▸ **Raw data**:
BEGIN

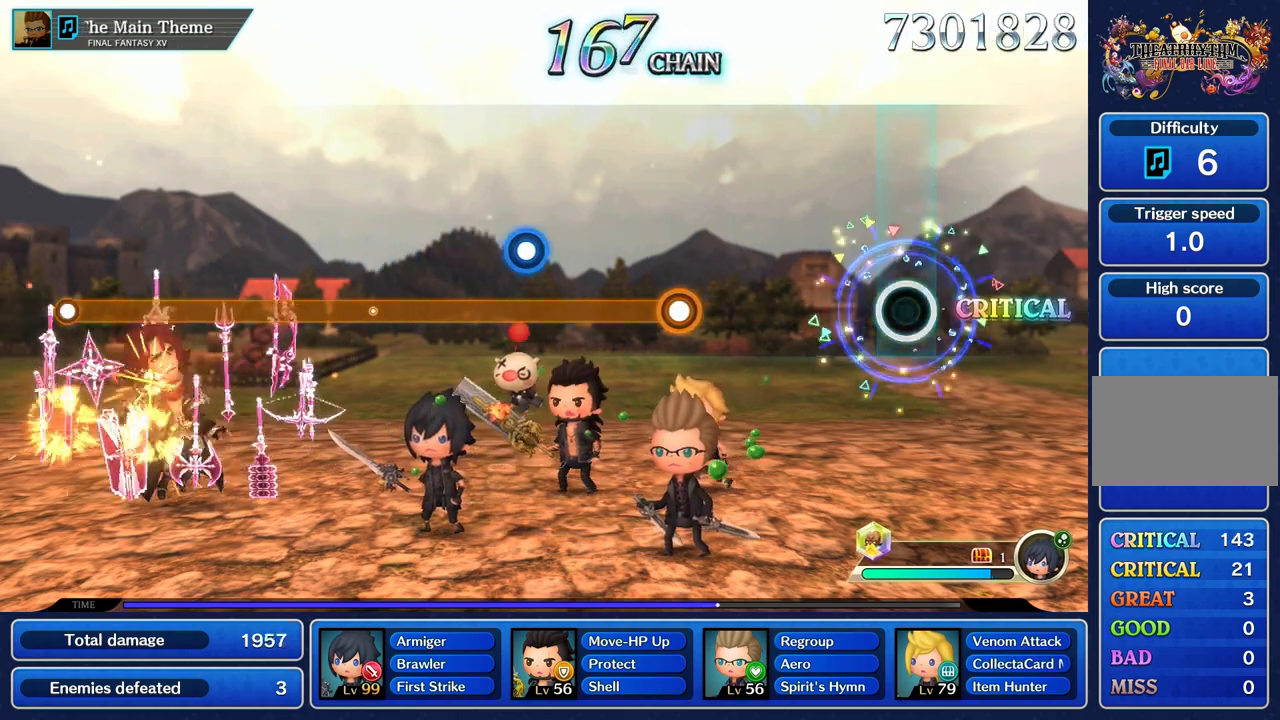
{"buttons": [], "left_stick": "center", "right_stick": "center", "events": []}
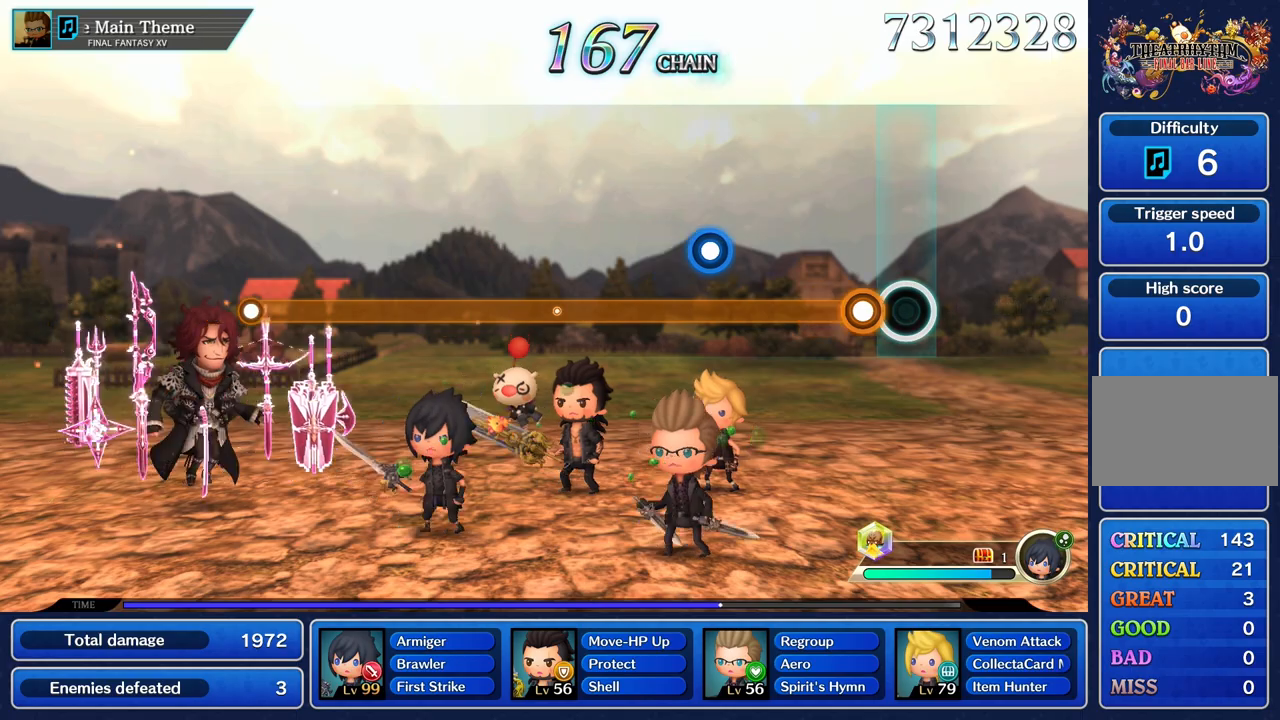
{"buttons": ["R1"], "left_stick": "center", "right_stick": "center", "events": [[133, "R1", "down"]]}
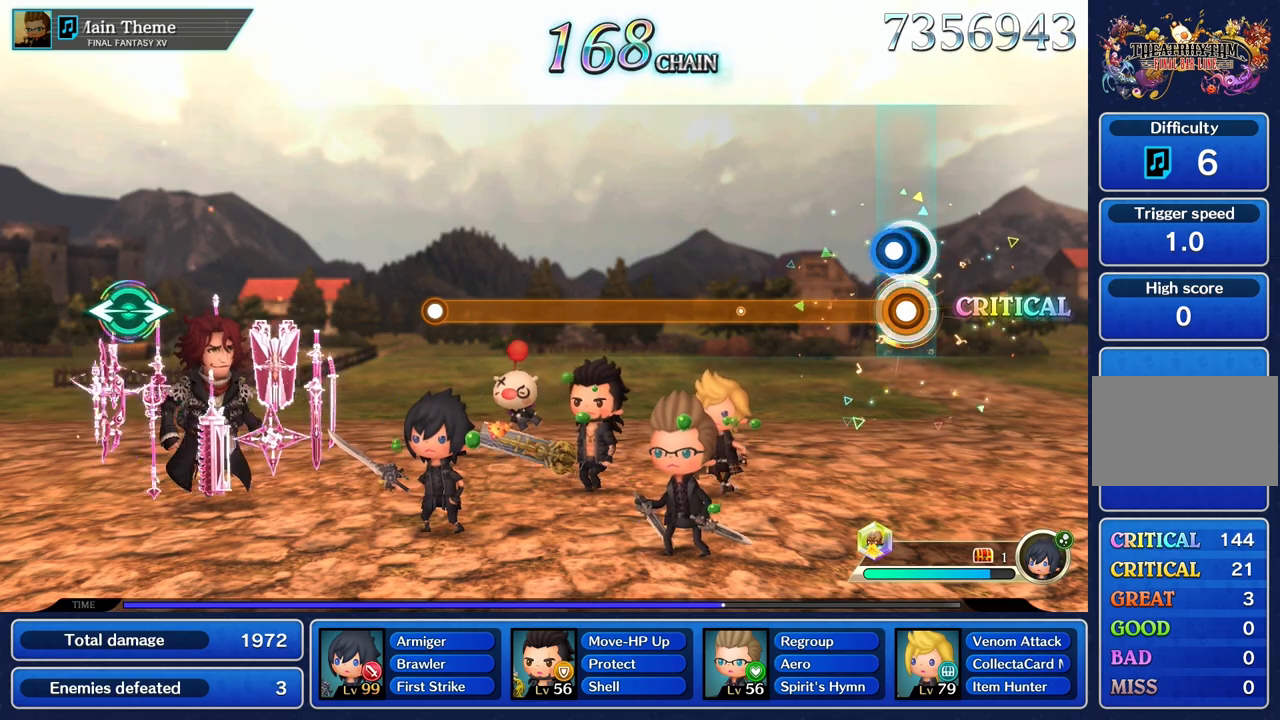
{"buttons": ["R1"], "left_stick": "center", "right_stick": "center", "events": [[84, "L1", "down"], [184, "L1", "up"]]}
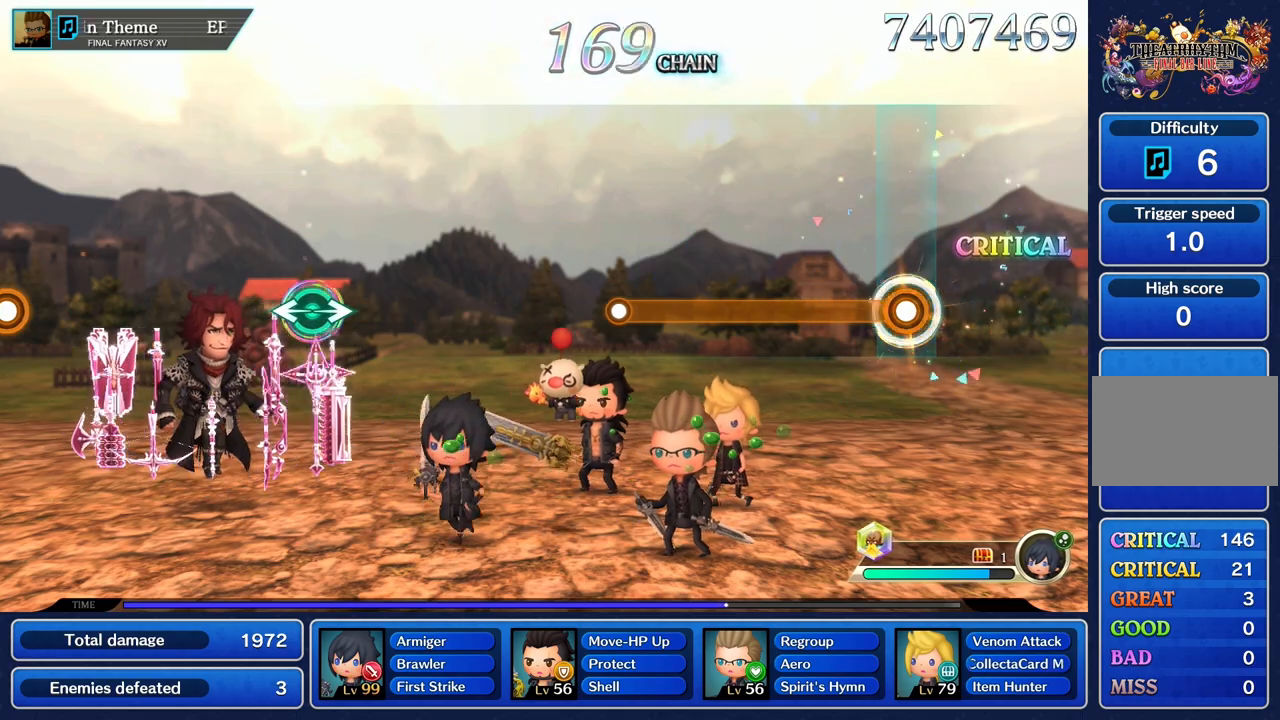
{"buttons": ["R1"], "left_stick": "center", "right_stick": "center", "events": []}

END

▸ **About this exercise**: None of the pictures belong in the copy; transcribe the rest of the data exactly.

▸ **Written solution**:
{"buttons": [], "left_stick": "center", "right_stick": "center", "events": []}
{"buttons": ["R1"], "left_stick": "center", "right_stick": "center", "events": [[133, "R1", "down"]]}
{"buttons": ["R1"], "left_stick": "center", "right_stick": "center", "events": [[84, "L1", "down"], [184, "L1", "up"]]}
{"buttons": ["R1"], "left_stick": "center", "right_stick": "center", "events": []}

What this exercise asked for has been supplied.